The last bit helping pave the way to saner internals.

> > @@ -1265,7 +1265,7 @@ void sync_bdevs(bool wait)
> >  		struct block_device *bdev;
> >  
> >  		spin_lock(&inode->i_lock);
> > -		if (inode->i_state & (I_FREEING|I_WILL_FREE|I_NEW) ||
> > +		if (inode_state_read(inode) & (I_FREEING|I_WILL_FREE|I_NEW) ||
> 
> -		if (inode->i_state & (I_FREEING|I_WILL_FREE|I_NEW) ||
> +		if (inode_test_new_or_freeing(inode)) ||
> 
> bool inode_test_new_or_freeing(struct inode *inode)
> {
> 	lockdep_assert_held(&inode->i_lock);
> 	return inode->i_state & (I_FREEING | I_WILL_FREE | I_NEW);
> }
> 
> Or if we want to avoid directly using flags in these wrappers,
> we write them like this:
> 
> bool inode_test_new_or_freeing(struct inode *inode)
> {
> 	return inode_test_freeing(inode) ||
> 		inode_test_will_free(inode) ||
> 		inode_test_new(inode);
> }
> 

This I_FREEING, I_WILL_FREE and I_NEW stuff serves as a great example
why the kernel would use quite a bit of sanitizing before one rolls with
helpers hiding flag usage.

There are tests for:
- I_FREEING
- I_FREEING | I_WILL_FREE
- I_FREEING | I_NEW
- I_FREEING | I_WILL_FREE | I_NEW

I_WILL_FREE needs to die and I have WIP to do it (different than the
thing I posted). Reasoning about the flag is already convoluted and
would be much easier to review if it was not preceeded by introduction
of soon-to-go-away helpers.  Note I don't consider "inode->i_state &
I_FLAG" replaced with "inode_state_read(inode) & I_FLAG" to constitute a
readability problem (if anything it helps because you know the lock is
held at that spot).

Say I_WILL_FREE is gone. Even then the current tests are pretty wierd,
because they are *sometimes* in the vicinity of tests for I_CREATING.
The flag is inconsitently used and at best the inode hash APIs need some
sanitizing to make it clear what's going on, at worst some of it is
plain bugs. I may end up writing about it separately.

I_FREEING | I_NEW checks are also stemming from the kernel not having a
flag to denote "the inode is ready to use" (i.e., it should probably
grow a flag to explicitly say it. or maybe use a completely separate
mechanism (I mentioned enums as one idea in my responses to the refcount
patchset)).

And so on.

So assuming someone(tm) will clean these problems up (I intend to sort
out I_WILL_FREE, I don't know about the rest), vast majority of helpers
which would need to be added now will be stale immediately after.
I don't see any value spending time/churn on them.

> Writing the compound wrappers this way then allows future
> improvements such as changing the state flags to atomic bitops so
> we can remove all the dependencies on holding inode->i_lock to
> manipulate state flags safely.
> 
> Hence I think moving the state flags behind an API similar to folio
> state flags makes the code easier to read and use correctly, whilst
> also providing the checking that the correct locks are held at the
> correct times.
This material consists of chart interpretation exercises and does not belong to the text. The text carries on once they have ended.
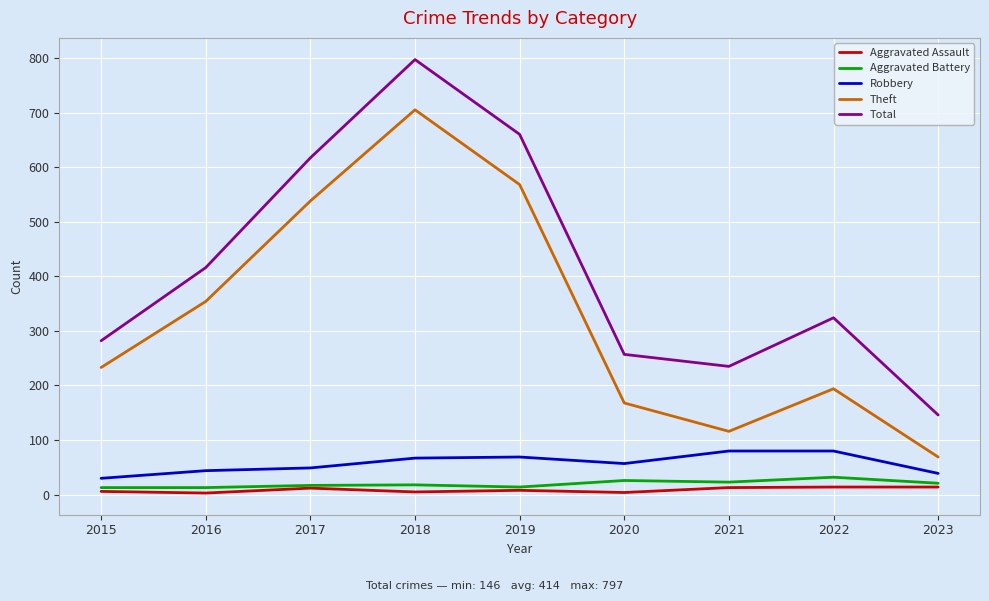

True or false: Total has a value of 282 at 2015.

True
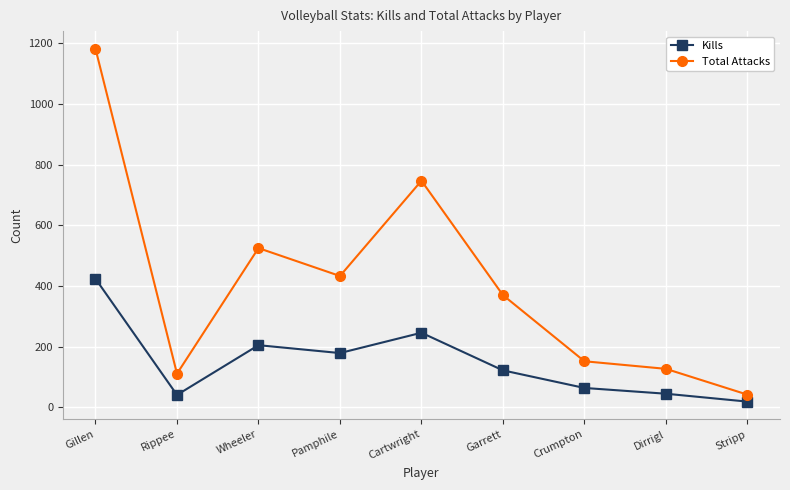

Rank the series by their average value, from lowest to highest.

Kills, Total Attacks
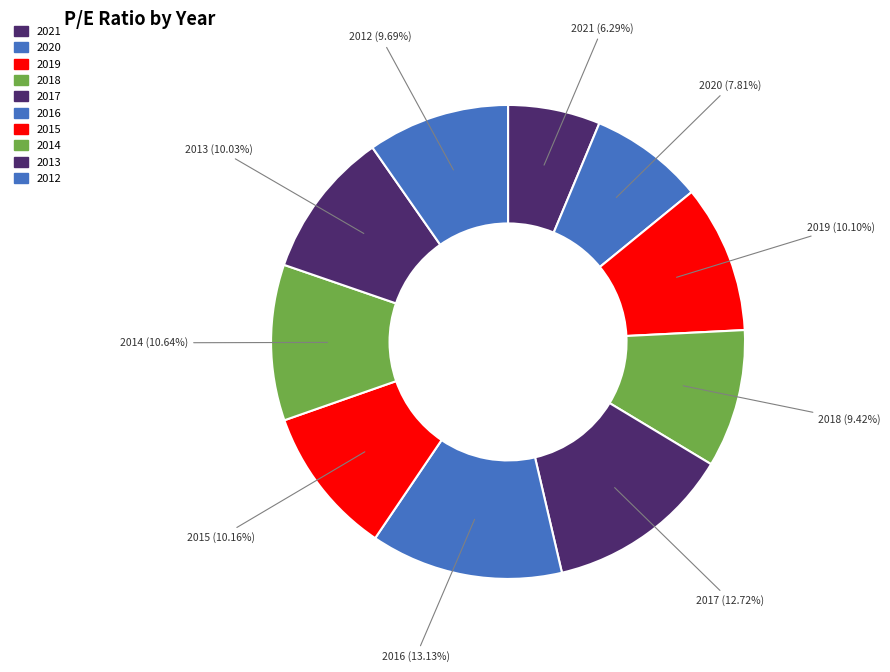

Approximately how many times larger is the value at 2016 compared to 2018?

1.4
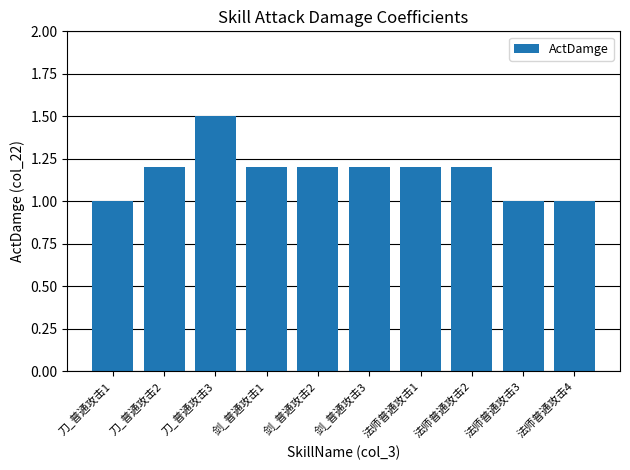

What is the average value?

1.2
It also makes it  easier to further improve the
> implementation in future because all the users of the API are
> completely isolated from the implmentation....
> 

So I think with the assumption someone would go with your proposal, but
also start sanitizing all the behavior (whacking I_WILL_FREE and so on),
I think the kernel would end up in a similar spot to the one I'm aiming
for.

However, I claim my steps are more feasible to go with.